SUMAÚMA is not just an environmental journalism platform. Our understanding of the world is not compartmentalised: we believe the climate crisis cuts across all topics, and journalism should approach it as such. It is a prism to view everything, not just another subject. Only by understanding that the war on nature is shaped by the power relations between race, gender, class, and also species can we cover the brutal actions of the human minority that is causing the mass die-off of nature and risking a hostile future for its children. The climate crisis has been triggered by inequalities that it now magnifies, since those hardest hit are Indigenous and Black people, women, and the many species headed toward extinction. Yes, SUMAÚMA defends democracy, but in the twenty-first century, it makes no sense to speak of democracy without extending representation to other species and future generations. We are anti-racist and anti-speciesist.

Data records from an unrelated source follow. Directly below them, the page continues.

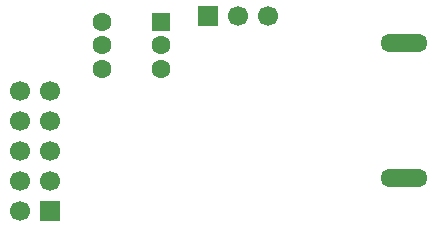
<source format=gbr>
%TF.GenerationSoftware,KiCad,Pcbnew,9.0.2*%
%TF.CreationDate,2025-05-29T11:38:48+08:00*%
%TF.ProjectId,uart_tool,75617274-5f74-46f6-9f6c-2e6b69636164,rev?*%
%TF.SameCoordinates,Original*%
%TF.FileFunction,Soldermask,Bot*%
%TF.FilePolarity,Negative*%
%FSLAX46Y46*%
G04 Gerber Fmt 4.6, Leading zero omitted, Abs format (unit mm)*
G04 Created by KiCad (PCBNEW 9.0.2) date 2025-05-29 11:38:48*
%MOMM*%
%LPD*%
G01*
G04 APERTURE LIST*
%ADD10R,1.700000X1.700000*%
%ADD11C,1.700000*%
%ADD12O,4.000000X1.500000*%
%ADD13R,1.600000X1.600000*%
%ADD14C,1.600000*%
G04 APERTURE END LIST*
D10*
%TO.C,J1*%
X177460000Y-87500000D03*
D11*
X180000000Y-87500000D03*
X182540000Y-87500000D03*
%TD*%
D12*
%TO.C,USB1*%
X194073000Y-101200000D03*
X194073000Y-89800000D03*
%TD*%
D13*
%TO.C,SW1*%
X173499500Y-88000000D03*
D14*
X173500000Y-90000000D03*
X173500000Y-92000000D03*
X168500000Y-88000000D03*
X168500000Y-90000000D03*
X168500000Y-92000000D03*
%TD*%
D10*
%TO.C,J3*%
X164160254Y-103999181D03*
D11*
X161620254Y-103999181D03*
X164160254Y-101459181D03*
X161620254Y-101459181D03*
X164160254Y-98919181D03*
X161620254Y-98919181D03*
X164160254Y-96379181D03*
X161620254Y-96379181D03*
X164160254Y-93839181D03*
X161620254Y-93839181D03*
%TD*%
M02*

</source>
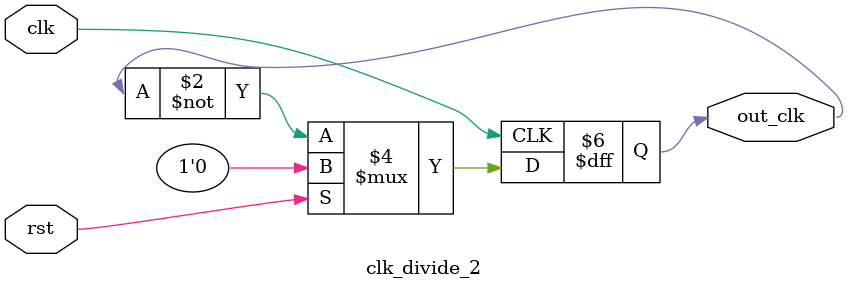
<source format=v>
module clk_divide_2(clk, rst, out_clk);
    output reg out_clk;
    input clk;
    input rst;
    always @(posedge clk)
        begin
            if (rst)
                out_clk <= 1'b0;
            else
                out_clk <= ~out_clk;
        end
endmodule
</source>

We are the founders of SUMAÚMA, but the platform will only grow like its namesake by working with forest journalists in a process of co-training, where we will teach local communicators the best of what we have learned and practised in journalism, some of us for more than thirty years, while young Indigenous, beiradeiros, descendants of enslaved rebels known as quilombolas, small-hold farmers, and youth from the marginalised areas of Amazon cities will teach us how they tell stories. After all, Indigenous peoples have been transmitting their knowledge and producing news in the Amazon for at least 13,000 years. As proposed by SUMAÚMA, this process of training journalists will also be a process of de-training its founders. SUMAÚMA believes the main field of contention in this war is language, and we align ourselves not with the “commodities people,” as Davi Kopenawa calls colonisers and their descendants, but with people who have never stopped being part of nature. SUMAÚMA does not call rivers, mountains, or trees “resources” but aligns itself with those who call them “father,” “mother,” “grandfather,” and “grandmother.” It is a relationship of interdependence.

The future we imagine for SUMAÚMA is a newsroom composed increasingly of forest journalists. We, the founders of the platform today, should only be bridges for a movement that begins as a gesture in the present, a bridge with an expiration date, so that in the not too distant future we can cede our place to people trained in SUMAÚMA-izing. We will work so that those trained by us, and who will de-train us, can also create other enclaves of journalism, because we need much more than what exists today if we are to have any chance in this war, where the other side holds much greater power and is driving the rainforest to the point of no return.

SUMAÚMA begins as a seed. It can only become a tree if you believe it is important to have a journalism platform like this on the planet-home we share. Our content will be open in all three languages, but we can only exist with your support. Rather than passive readers, we want to create a community along with those who have already chosen their side in the great battle of our time, a war that will last well beyond today’s adult generations. SUMAÚMA is an independent journalism platform that can only grow and stay alive if you feel it is important to have such a platform in your lifetime, and if this understanding translates into an ongoing donation.

With your support, SUMAÚMA  will be able to form a newsroom that can cover the rainforest not just in Brazil but across the Pan-Amazon regions and other biomes threatened by destruction. We want to build the journalistic capacity to report on major global debates and events from a rainforest perspective. With your support, SUMAÚMA can conduct more investigations, spark more debate, train more journalists. Your donation will be the water and sun that allows SUMAÚMA to grow from a seed into a tree. Without water or sun, without you, SUMAÚMA will die before it blooms.

Living in war is not a choice; the war is here and all you need to do is open your window—or sometimes your faucet—to understand that it is advancing fast. Our only choice is whether or not to fight, a choice that has consequences for the present and future. We have chosen. Now it is your turn to choose.

We invite you to join us. Let’s SUMAÚMA-ize, let’s Amazonize!

Altamira, Middle Xingu, Amazon, Center of the World, September 1, 2022.